My late mother always emphasized the golden rule, “do as you would be done by.” Taking a moment to check in with people’s well-being is incredibly important, and I like to think that over the years, we’ve been able to help a few individuals with their mental health.
While making money is certainly a pleasant outcome, it should always be secondary to doing what’s right for people and the planet. Don’t get me wrong—I’m driven to succeed, especially when competing against companies that lack the same ethical values as ours. I’d rather have just £1 in our pocket, knowing it’s being put to good use, than see it go to a competitor who is less committed to social and environmental causes.

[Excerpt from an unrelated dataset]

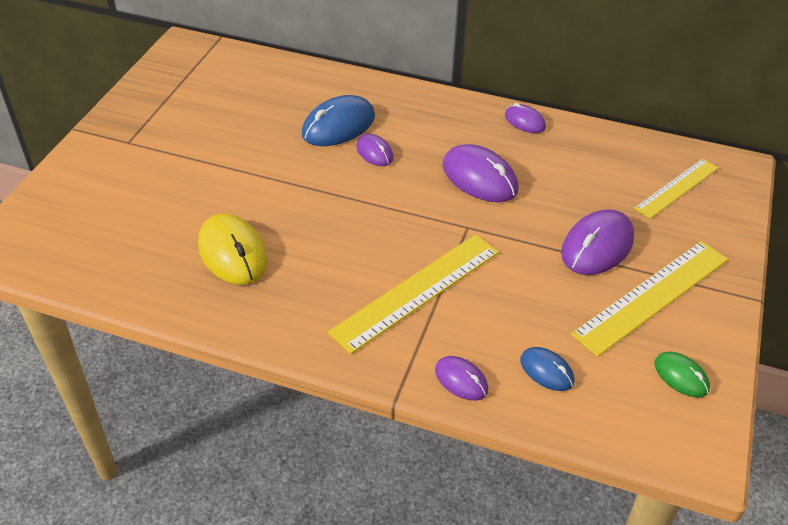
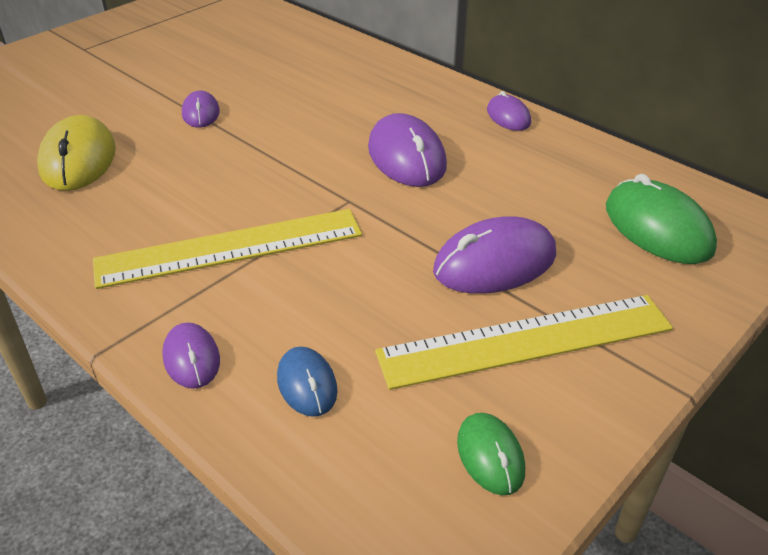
camera: 25 degrees right, 5 degrees down
blue mouse [302,95,375,146] -> none
purple mouse [356,134,394,166] -> purple mouse moved to [182,91,220,128]
yellow ruler [634,158,718,219] -> green mouse [606,174,717,264]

I truly believe in the positive impact businesses can have.
- Founders excel at getting things off the ground, but it’s crucial for them to trust others to take the business to the next level.
When I wanted to grow my business, I made the decision to empower others and bring in experienced talent. I still serve as the moral compass, ensuring that our sense of social and environmental responsibility remains strong. However, I acknowledge that others can contribute far more to the company’s commercial growth than I can. Letting go can be a deeply rewarding personal decision that enhances not only your own life but also the lives of your team.
- The spread of misinformation is becoming increasingly prevalent.
It has become exceedingly difficult to trust anything you read online. Even reputable newspapers and academic institutions are guilty of lazy journalism, often regurgitating information without delving deeper than the headline. The insidious nature of social and online media has accelerated the dissemination of misleading information, infiltrating people’s consciousness with ease.
Regrettably, some industries and corporations have capitalized on this flawed approach to journalism, using it to sway decision-making in favour of their products. Examples include the tobacco industry, fossil fuels, and even the paper towel industry, which has spent substantial sums trying to discredit eco-friendly hand dryers and boost paper towel sales.
Their tactics are based on flawed, PR-driven scientific studies designed to instil fear about the hygiene of hand dryers. In reality, these experiments never replicate real-life scenarios and are now being discredited by reputable organisations such as the World Health Organization and the Centers for Disease Control and Prevention.
- Greenwashing is on the rise
Greenwashing remains a pressing issue, one that environmentalist Jay Westerveld first coined the term for in 1986. Over the past few years, this term has become increasingly familiar to us all. Numerous businesses claim their products contribute positively to the environment, yet in reality, they inflict more harm than good.
However, it is worth noting that several companies are genuinely committed to the planet’s well-being. While we may be aware of Patagonia’s founder relinquishing his company to combat climate change, there are countless other companies silently waging the noble battle. One such movement is 1% For The Planet, boasting 5,000 global members. Through this initiative, companies make authentic contributions to environmentally sustainable causes by donating their time and resources.
- Environmental and cost benefits are driving demand
Presently, the demand for hand dryers is soaring to unprecedented heights. Despite the paper industry’s efforts to instil anxieties, our industry is finally receiving the recognition it deserves. Manufacturers of hand dryers are dedicated to innovating technology and designs. This relentless pursuit is yielding energy efficiency and cost savings but also optimal hygienic solutions.
As for the future, attempting to predict the next ten years would be a futile endeavour, we are sure that ethical companies with innovative solutions to tackling the climate crisis will be at the fore though.